My own ultimately rather restricted range of dull earth colours and reduced blues and greens arose from my own personal response to the daytime earth colours of the sun-drenched landscape of Māpua ... writers on my work are fond of quoting me as having said ... I wanted to paint the light, but only after it had been absorbed into the earth. It is true.
–Mountford Tosswill Woollaston [i]
Mountford Tosswill Woollaston (1910 – 1998) was born at Toko, a small rural settlement east of Stratford, and raised on a dairy farm near Huinga, Taranaki. Woollaston remains a key figure in the history of 20th century art in Aotearoa New Zealand. His landscape paintings – with their characteristically flat overlapping picture planes, energetic brush-strokes, and pastel and earth toned palette – position him as one of the pioneers of modernism in this country.

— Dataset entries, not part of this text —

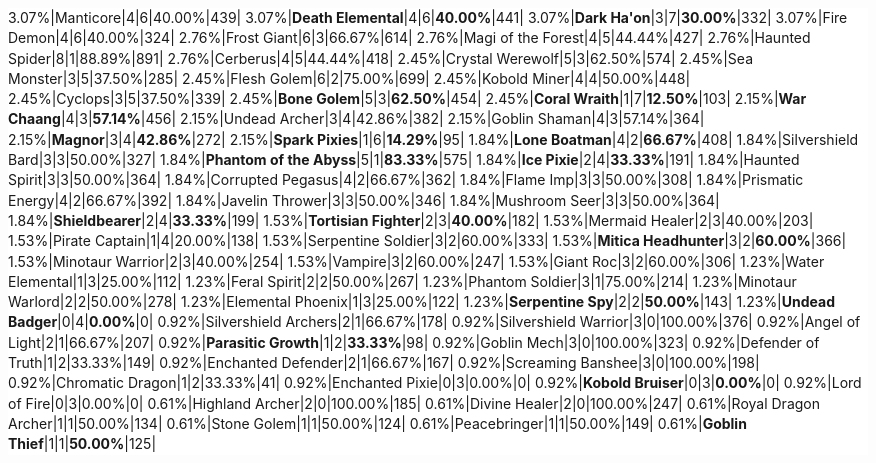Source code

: 3.07%|Manticore|4|6|40.00%|439|
3.07%|**Death Elemental**|4|6|**40.00%**|441|
3.07%|**Dark Ha'on**|3|7|**30.00%**|332|
3.07%|Fire Demon|4|6|40.00%|324|
2.76%|Frost Giant|6|3|66.67%|614|
2.76%|Magi of the Forest|4|5|44.44%|427|
2.76%|Haunted Spider|8|1|88.89%|891|
2.76%|Cerberus|4|5|44.44%|418|
2.45%|Crystal Werewolf|5|3|62.50%|574|
2.45%|Sea Monster|3|5|37.50%|285|
2.45%|Flesh Golem|6|2|75.00%|699|
2.45%|Kobold Miner|4|4|50.00%|448|
2.45%|Cyclops|3|5|37.50%|339|
2.45%|**Bone Golem**|5|3|**62.50%**|454|
2.45%|**Coral Wraith**|1|7|**12.50%**|103|
2.15%|**War Chaang**|4|3|**57.14%**|456|
2.15%|Undead Archer|3|4|42.86%|382|
2.15%|Goblin Shaman|4|3|57.14%|364|
2.15%|**Magnor**|3|4|**42.86%**|272|
2.15%|**Spark Pixies**|1|6|**14.29%**|95|
1.84%|**Lone Boatman**|4|2|**66.67%**|408|
1.84%|Silvershield Bard|3|3|50.00%|327|
1.84%|**Phantom of the Abyss**|5|1|**83.33%**|575|
1.84%|**Ice Pixie**|2|4|**33.33%**|191|
1.84%|Haunted Spirit|3|3|50.00%|364|
1.84%|Corrupted Pegasus|4|2|66.67%|362|
1.84%|Flame Imp|3|3|50.00%|308|
1.84%|Prismatic Energy|4|2|66.67%|392|
1.84%|Javelin Thrower|3|3|50.00%|346|
1.84%|Mushroom Seer|3|3|50.00%|364|
1.84%|**Shieldbearer**|2|4|**33.33%**|199|
1.53%|**Tortisian Fighter**|2|3|**40.00%**|182|
1.53%|Mermaid Healer|2|3|40.00%|203|
1.53%|Pirate Captain|1|4|20.00%|138|
1.53%|Serpentine Soldier|3|2|60.00%|333|
1.53%|**Mitica Headhunter**|3|2|**60.00%**|366|
1.53%|Minotaur Warrior|2|3|40.00%|254|
1.53%|Vampire|3|2|60.00%|247|
1.53%|Giant Roc|3|2|60.00%|306|
1.23%|Water Elemental|1|3|25.00%|112|
1.23%|Feral Spirit|2|2|50.00%|267|
1.23%|Phantom Soldier|3|1|75.00%|214|
1.23%|Minotaur Warlord|2|2|50.00%|278|
1.23%|Elemental Phoenix|1|3|25.00%|122|
1.23%|**Serpentine Spy**|2|2|**50.00%**|143|
1.23%|**Undead Badger**|0|4|**0.00%**|0|
0.92%|Silvershield Archers|2|1|66.67%|178|
0.92%|Silvershield Warrior|3|0|100.00%|376|
0.92%|Angel of Light|2|1|66.67%|207|
0.92%|**Parasitic Growth**|1|2|**33.33%**|98|
0.92%|Goblin Mech|3|0|100.00%|323|
0.92%|Defender of Truth|1|2|33.33%|149|
0.92%|Enchanted Defender|2|1|66.67%|167|
0.92%|Screaming Banshee|3|0|100.00%|198|
0.92%|Chromatic Dragon|1|2|33.33%|41|
0.92%|Enchanted Pixie|0|3|0.00%|0|
0.92%|**Kobold Bruiser**|0|3|**0.00%**|0|
0.92%|Lord of Fire|0|3|0.00%|0|
0.61%|Highland Archer|2|0|100.00%|185|
0.61%|Divine Healer|2|0|100.00%|247|
0.61%|Royal Dragon Archer|1|1|50.00%|134|
0.61%|Stone Golem|1|1|50.00%|124|
0.61%|Peacebringer|1|1|50.00%|149|
0.61%|**Goblin Thief**|1|1|**50.00%**|125|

Inspired by the musings of English Romantic poets, Woollaston’s first creative outlet was poetry. Having left home in 1928 to go fruit-picking in Motueka, it was during this time that he discovered an interest in art, and in 1931 enrolled at Canterbury College School of Art in Christchurch. However, he quickly found the instruction too conservative and soon moved to Dunedin to study at the Dunedin School of Art. He departed after only two terms and in 1934 moved to Māpua, Nelson, where he began building a tiny house out of dried mud-bricks. In 1936 Woollaston held his first exhibition in Dunedin. Among those visitors to the gallery was a young Colin McCahon, for whom Woollaston’s paintings were a revelation. Shortly afterward the pair met, and it was to be the beginning of an enduring friendship, with McCahon often visiting Māpua during fruit-picking season, and later, McCahon settled at Pangatōtara, near Motueka. In 1950 Woollaston moved to Greymouth with his wife Edith and their children. This relocation brought with it a change not only in subject but also stylistically, with the artist embracing more of those qualities of Abstract Expressionism in response to the drama and scale of the West Coast landscape. In 1968 the family returned to Motueka, where he remained until his death.
It is often a challenge to write about historically significant artists without becoming too preoccupied with biography, weighed down by the exact recording of dates and events. When thinking about Woollaston, it is equally difficult to speak to his life and work without tracing every physical movement, taking note of each time he moved from one town or city to another. But Woollaston’s life seems so much of the land – from his early days working as an orchardist, to building his mud brick house at Māpua – and the landscapes within which he lived were so integral to his practice, and so essential to the man himself, that is seems vital to record these geographical shifts that informed the subject of his work.
Woollaston would repeatedly return to paint a particular view or mountain range or lake edge, sometimes over and over and over again, in a constant endeavour to more closely capture a sense of truth and an immediacy of experience. While most recognised for his landscape paintings, he was equally inspired by the human form and created many portraits, treating each subject with the same intensity in an attempt to render on paper those same sensations found in his landscapes.
[i] Toss Woollaston in Pound, F. The invention of New Zealand: art & national identity, 1930-1970 Auckland: Auckland University Press (2009), p 54.